(Beginning of Extracted material)

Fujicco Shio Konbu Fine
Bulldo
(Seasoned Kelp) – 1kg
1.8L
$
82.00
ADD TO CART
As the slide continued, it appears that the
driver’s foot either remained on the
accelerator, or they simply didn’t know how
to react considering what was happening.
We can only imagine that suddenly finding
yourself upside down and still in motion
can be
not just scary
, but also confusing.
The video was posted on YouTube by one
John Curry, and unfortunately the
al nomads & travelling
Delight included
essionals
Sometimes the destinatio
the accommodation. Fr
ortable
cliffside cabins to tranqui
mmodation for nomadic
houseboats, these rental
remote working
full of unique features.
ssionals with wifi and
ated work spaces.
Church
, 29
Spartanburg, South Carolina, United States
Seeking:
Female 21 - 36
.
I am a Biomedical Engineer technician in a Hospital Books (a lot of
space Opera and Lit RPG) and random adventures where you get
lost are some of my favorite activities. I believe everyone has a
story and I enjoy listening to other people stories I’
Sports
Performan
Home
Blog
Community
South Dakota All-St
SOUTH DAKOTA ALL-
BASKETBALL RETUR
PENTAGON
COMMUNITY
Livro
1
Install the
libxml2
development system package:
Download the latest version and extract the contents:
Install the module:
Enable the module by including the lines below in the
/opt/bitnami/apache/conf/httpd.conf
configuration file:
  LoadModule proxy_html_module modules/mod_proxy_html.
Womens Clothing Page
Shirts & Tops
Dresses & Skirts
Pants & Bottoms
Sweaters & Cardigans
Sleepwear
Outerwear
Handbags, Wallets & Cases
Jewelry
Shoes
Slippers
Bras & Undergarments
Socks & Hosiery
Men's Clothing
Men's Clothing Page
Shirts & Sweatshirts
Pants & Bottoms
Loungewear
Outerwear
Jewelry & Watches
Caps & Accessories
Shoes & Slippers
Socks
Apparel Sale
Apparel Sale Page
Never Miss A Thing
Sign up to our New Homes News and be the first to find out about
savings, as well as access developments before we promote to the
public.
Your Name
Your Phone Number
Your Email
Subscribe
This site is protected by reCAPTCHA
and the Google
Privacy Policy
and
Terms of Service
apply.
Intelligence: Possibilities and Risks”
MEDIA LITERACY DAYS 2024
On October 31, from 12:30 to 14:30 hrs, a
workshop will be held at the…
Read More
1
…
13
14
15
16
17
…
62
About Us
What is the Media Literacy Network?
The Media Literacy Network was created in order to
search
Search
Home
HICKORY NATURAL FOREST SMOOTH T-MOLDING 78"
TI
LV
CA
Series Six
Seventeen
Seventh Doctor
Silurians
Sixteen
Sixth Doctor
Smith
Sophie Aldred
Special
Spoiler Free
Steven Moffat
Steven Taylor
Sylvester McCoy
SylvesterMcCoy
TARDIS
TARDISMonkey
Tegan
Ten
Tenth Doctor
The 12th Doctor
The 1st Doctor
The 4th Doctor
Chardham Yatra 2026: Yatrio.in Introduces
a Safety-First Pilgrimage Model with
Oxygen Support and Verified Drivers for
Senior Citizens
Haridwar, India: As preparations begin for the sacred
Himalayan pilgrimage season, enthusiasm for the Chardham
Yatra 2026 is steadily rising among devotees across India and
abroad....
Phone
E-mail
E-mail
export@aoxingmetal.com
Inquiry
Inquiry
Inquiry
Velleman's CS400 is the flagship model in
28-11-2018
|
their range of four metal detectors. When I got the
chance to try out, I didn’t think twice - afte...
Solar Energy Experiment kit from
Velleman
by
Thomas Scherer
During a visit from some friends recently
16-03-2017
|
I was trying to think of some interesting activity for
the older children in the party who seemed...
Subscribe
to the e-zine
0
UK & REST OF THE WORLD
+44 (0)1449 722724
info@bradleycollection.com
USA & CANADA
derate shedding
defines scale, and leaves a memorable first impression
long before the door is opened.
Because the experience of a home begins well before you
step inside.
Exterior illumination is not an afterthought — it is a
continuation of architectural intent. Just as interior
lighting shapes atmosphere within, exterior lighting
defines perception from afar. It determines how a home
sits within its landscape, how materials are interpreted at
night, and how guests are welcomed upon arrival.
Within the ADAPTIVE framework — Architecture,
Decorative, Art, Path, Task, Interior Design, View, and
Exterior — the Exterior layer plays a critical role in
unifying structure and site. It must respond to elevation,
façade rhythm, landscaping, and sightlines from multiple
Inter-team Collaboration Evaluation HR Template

(End of Extracted material)

Task instructions >> Retype the lines of the data entries from the very first line up to and including the line containing "On October 31, from 12:30 to 14:30 hrs, a".

Response box >>
Fujicco Shio Konbu Fine
Bulldo
(Seasoned Kelp) – 1kg
1.8L
$
82.00
ADD TO CART
As the slide continued, it appears that the
driver’s foot either remained on the
accelerator, or they simply didn’t know how
to react considering what was happening.
We can only imagine that suddenly finding
yourself upside down and still in motion
can be
not just scary
, but also confusing.
The video was posted on YouTube by one
John Curry, and unfortunately the
al nomads & travelling
Delight included
essionals
Sometimes the destinatio
the accommodation. Fr
ortable
cliffside cabins to tranqui
mmodation for nomadic
houseboats, these rental
remote working
full of unique features.
ssionals with wifi and
ated work spaces.
Church
, 29
Spartanburg, South Carolina, United States
Seeking:
Female 21 - 36
.
I am a Biomedical Engineer technician in a Hospital Books (a lot of
space Opera and Lit RPG) and random adventures where you get
lost are some of my favorite activities. I believe everyone has a
story and I enjoy listening to other people stories I’
Sports
Performan
Home
Blog
Community
South Dakota All-St
SOUTH DAKOTA ALL-
BASKETBALL RETUR
PENTAGON
COMMUNITY
Livro
1
Install the
libxml2
development system package:
Download the latest version and extract the contents:
Install the module:
Enable the module by including the lines below in the
/opt/bitnami/apache/conf/httpd.conf
configuration file:
  LoadModule proxy_html_module modules/mod_proxy_html.
Womens Clothing Page
Shirts & Tops
Dresses & Skirts
Pants & Bottoms
Sweaters & Cardigans
Sleepwear
Outerwear
Handbags, Wallets & Cases
Jewelry
Shoes
Slippers
Bras & Undergarments
Socks & Hosiery
Men's Clothing
Men's Clothing Page
Shirts & Sweatshirts
Pants & Bottoms
Loungewear
Outerwear
Jewelry & Watches
Caps & Accessories
Shoes & Slippers
Socks
Apparel Sale
Apparel Sale Page
Never Miss A Thing
Sign up to our New Homes News and be the first to find out about
savings, as well as access developments before we promote to the
public.
Your Name
Your Phone Number
Your Email
Subscribe
This site is protected by reCAPTCHA
and the Google
Privacy Policy
and
Terms of Service
apply.
Intelligence: Possibilities and Risks”
MEDIA LITERACY DAYS 2024
On October 31, from 12:30 to 14:30 hrs, a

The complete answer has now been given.